The software was evaluated by an independent, world-class penetration testing team. The team was unable to gain remote access to the vehicle and the resulting work was dubbed as “likely the most secure UAV software in the world” by a noted US government cyber-security expert. We demonstrated the UAV software at the Pentagon on HACMS Demo Day in May, 2014.
For the CBS “60 Minutes” report, we demonstrated an exploit that allows an attacker to completely take over a commercial, off-the-shelf UAV in flight.

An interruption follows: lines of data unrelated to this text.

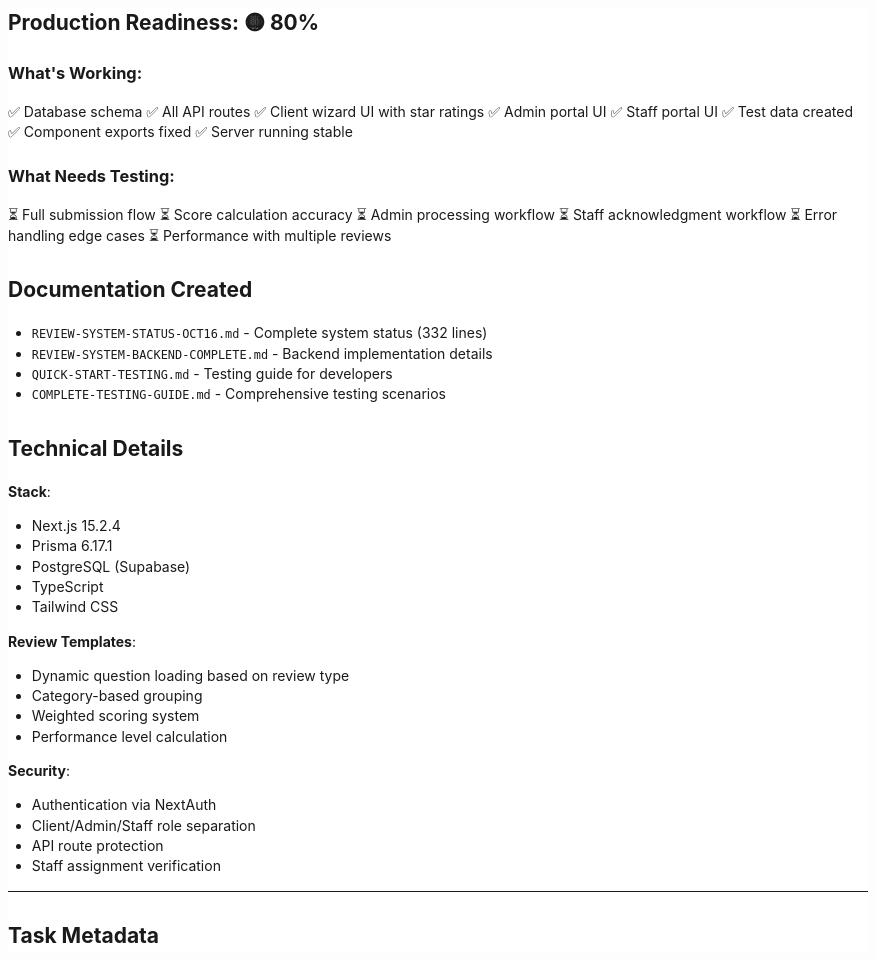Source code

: ## Production Readiness: 🟡 80%

### What's Working:
✅ Database schema
✅ All API routes
✅ Client wizard UI with star ratings
✅ Admin portal UI
✅ Staff portal UI
✅ Test data created
✅ Component exports fixed
✅ Server running stable

### What Needs Testing:
⏳ Full submission flow
⏳ Score calculation accuracy
⏳ Admin processing workflow
⏳ Staff acknowledgment workflow
⏳ Error handling edge cases
⏳ Performance with multiple reviews

## Documentation Created

- `REVIEW-SYSTEM-STATUS-OCT16.md` - Complete system status (332 lines)
- `REVIEW-SYSTEM-BACKEND-COMPLETE.md` - Backend implementation details
- `QUICK-START-TESTING.md` - Testing guide for developers
- `COMPLETE-TESTING-GUIDE.md` - Comprehensive testing scenarios

## Technical Details

**Stack**:
- Next.js 15.2.4
- Prisma 6.17.1
- PostgreSQL (Supabase)
- TypeScript
- Tailwind CSS

**Review Templates**:
- Dynamic question loading based on review type
- Category-based grouping
- Weighted scoring system
- Performance level calculation

**Security**:
- Authentication via NextAuth
- Client/Admin/Staff role separation
- API route protection
- Staff assignment verification

---

## Task Metadata
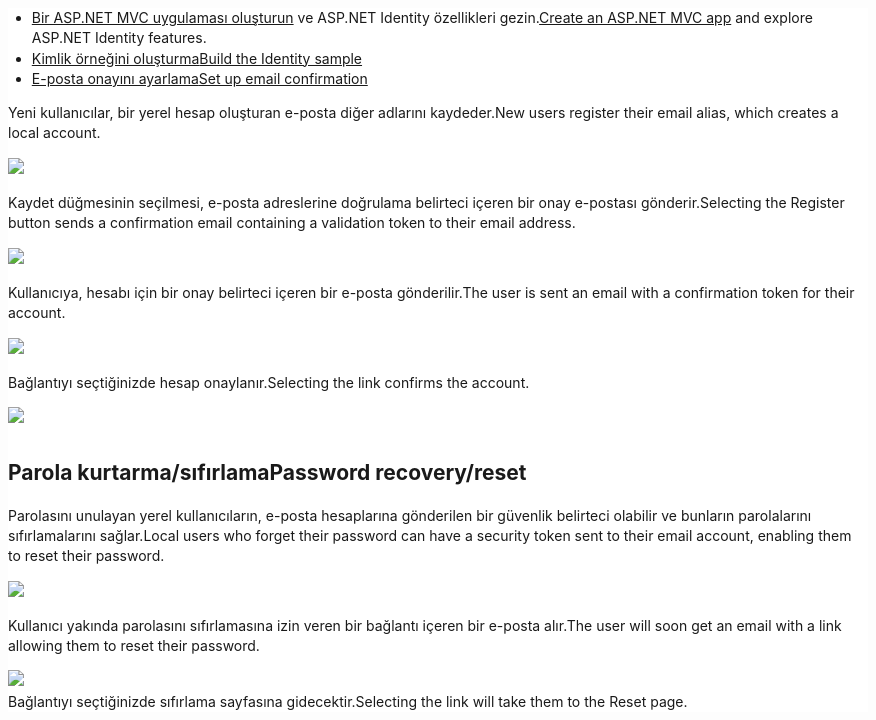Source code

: - <span data-ttu-id="0d9f9-111">[Bir ASP.NET MVC uygulaması oluşturun](#createMvc) ve ASP.NET Identity özellikleri gezin.</span><span class="sxs-lookup"><span data-stu-id="0d9f9-111">[Create an ASP.NET MVC app](#createMvc) and explore ASP.NET Identity features.</span></span>
- [<span data-ttu-id="0d9f9-112">Kimlik örneğini oluşturma</span><span class="sxs-lookup"><span data-stu-id="0d9f9-112">Build the Identity sample</span></span>](#build)
- [<span data-ttu-id="0d9f9-113">E-posta onayını ayarlama</span><span class="sxs-lookup"><span data-stu-id="0d9f9-113">Set up email confirmation</span></span>](#email)

<span data-ttu-id="0d9f9-114">Yeni kullanıcılar, bir yerel hesap oluşturan e-posta diğer adlarını kaydeder.</span><span class="sxs-lookup"><span data-stu-id="0d9f9-114">New users register their email alias, which creates a local account.</span></span>

![](account-confirmation-and-password-recovery-with-aspnet-identity/_static/image1.png)

<span data-ttu-id="0d9f9-115">Kaydet düğmesinin seçilmesi, e-posta adreslerine doğrulama belirteci içeren bir onay e-postası gönderir.</span><span class="sxs-lookup"><span data-stu-id="0d9f9-115">Selecting the Register button sends a confirmation email containing a validation token to their email address.</span></span>

![](account-confirmation-and-password-recovery-with-aspnet-identity/_static/image2.png)

<span data-ttu-id="0d9f9-116">Kullanıcıya, hesabı için bir onay belirteci içeren bir e-posta gönderilir.</span><span class="sxs-lookup"><span data-stu-id="0d9f9-116">The user is sent an email with a confirmation token for their account.</span></span>

![](account-confirmation-and-password-recovery-with-aspnet-identity/_static/image3.png)

<span data-ttu-id="0d9f9-117">Bağlantıyı seçtiğinizde hesap onaylanır.</span><span class="sxs-lookup"><span data-stu-id="0d9f9-117">Selecting the link confirms the account.</span></span>

![](account-confirmation-and-password-recovery-with-aspnet-identity/_static/image4.png)

<a id="passwordReset"></a>

## <a name="password-recoveryreset"></a><span data-ttu-id="0d9f9-118">Parola kurtarma/sıfırlama</span><span class="sxs-lookup"><span data-stu-id="0d9f9-118">Password recovery/reset</span></span>

<span data-ttu-id="0d9f9-119">Parolasını unulayan yerel kullanıcıların, e-posta hesaplarına gönderilen bir güvenlik belirteci olabilir ve bunların parolalarını sıfırlamalarını sağlar.</span><span class="sxs-lookup"><span data-stu-id="0d9f9-119">Local users who forget their password can have a security token sent to their email account, enabling them to reset their password.</span></span>  
  
![](account-confirmation-and-password-recovery-with-aspnet-identity/_static/image5.png)  
  
<span data-ttu-id="0d9f9-120">Kullanıcı yakında parolasını sıfırlamasına izin veren bir bağlantı içeren bir e-posta alır.</span><span class="sxs-lookup"><span data-stu-id="0d9f9-120">The user will soon get an email with a link allowing them to reset their password.</span></span>  
  
![](account-confirmation-and-password-recovery-with-aspnet-identity/_static/image6.png)  
<span data-ttu-id="0d9f9-121">Bağlantıyı seçtiğinizde sıfırlama sayfasına gidecektir.</span><span class="sxs-lookup"><span data-stu-id="0d9f9-121">Selecting the link will take them to the Reset page.</span></span>  
  
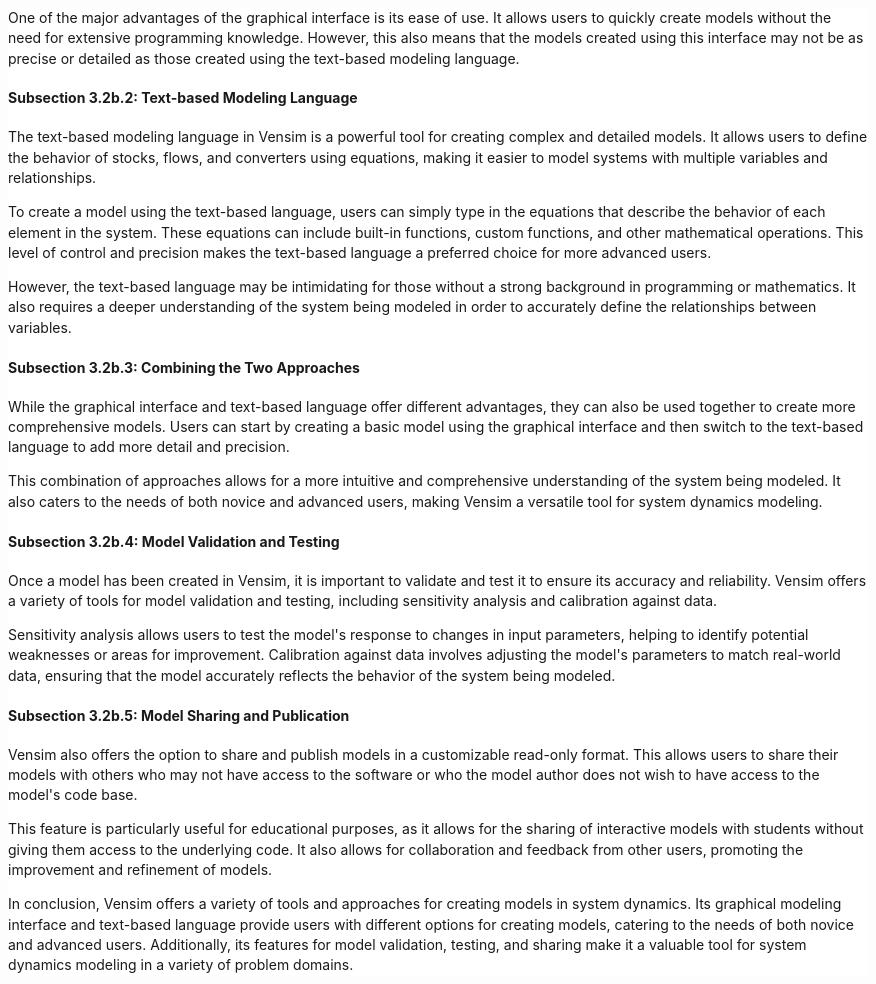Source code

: One of the major advantages of the graphical interface is its ease of use. It allows users to quickly create models without the need for extensive programming knowledge. However, this also means that the models created using this interface may not be as precise or detailed as those created using the text-based modeling language.

#### Subsection 3.2b.2: Text-based Modeling Language

The text-based modeling language in Vensim is a powerful tool for creating complex and detailed models. It allows users to define the behavior of stocks, flows, and converters using equations, making it easier to model systems with multiple variables and relationships.

To create a model using the text-based language, users can simply type in the equations that describe the behavior of each element in the system. These equations can include built-in functions, custom functions, and other mathematical operations. This level of control and precision makes the text-based language a preferred choice for more advanced users.

However, the text-based language may be intimidating for those without a strong background in programming or mathematics. It also requires a deeper understanding of the system being modeled in order to accurately define the relationships between variables.

#### Subsection 3.2b.3: Combining the Two Approaches

While the graphical interface and text-based language offer different advantages, they can also be used together to create more comprehensive models. Users can start by creating a basic model using the graphical interface and then switch to the text-based language to add more detail and precision.

This combination of approaches allows for a more intuitive and comprehensive understanding of the system being modeled. It also caters to the needs of both novice and advanced users, making Vensim a versatile tool for system dynamics modeling.

#### Subsection 3.2b.4: Model Validation and Testing

Once a model has been created in Vensim, it is important to validate and test it to ensure its accuracy and reliability. Vensim offers a variety of tools for model validation and testing, including sensitivity analysis and calibration against data.

Sensitivity analysis allows users to test the model's response to changes in input parameters, helping to identify potential weaknesses or areas for improvement. Calibration against data involves adjusting the model's parameters to match real-world data, ensuring that the model accurately reflects the behavior of the system being modeled.

#### Subsection 3.2b.5: Model Sharing and Publication

Vensim also offers the option to share and publish models in a customizable read-only format. This allows users to share their models with others who may not have access to the software or who the model author does not wish to have access to the model's code base.

This feature is particularly useful for educational purposes, as it allows for the sharing of interactive models with students without giving them access to the underlying code. It also allows for collaboration and feedback from other users, promoting the improvement and refinement of models.

In conclusion, Vensim offers a variety of tools and approaches for creating models in system dynamics. Its graphical modeling interface and text-based language provide users with different options for creating models, catering to the needs of both novice and advanced users. Additionally, its features for model validation, testing, and sharing make it a valuable tool for system dynamics modeling in a variety of problem domains.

We then showed the same UAV running our high-assurance UAV software, not subject to any of the security vulnerabilities it was previously subject to.
Galois also arranged for security researchers from the University of Washington (UW) to demonstrate an exploit that allows an attacker to completely take over a specific car model, remotely. The exploit was based on research done by the same UW team that showed cyber-security problems with modern automobiles and served, in part, as initial motivation for the HACMS program:
http://www.cbsnews.com/videos/preview-darpa-dan/
We also demonstrated supporting work from other researchers, showing tethered vulnerabilities on other car models. Our goal was to demonstrate how widespread and unsolved these problems are and serve as motivation for improving the assurance of critical embedded systems.
Since 1999, Galois has been performing computer science research and development services for the federal government. In addition to HACMS, Galois is currently involved in a number of active DARPA programs, including PROCEED, Plan X, and PPAML.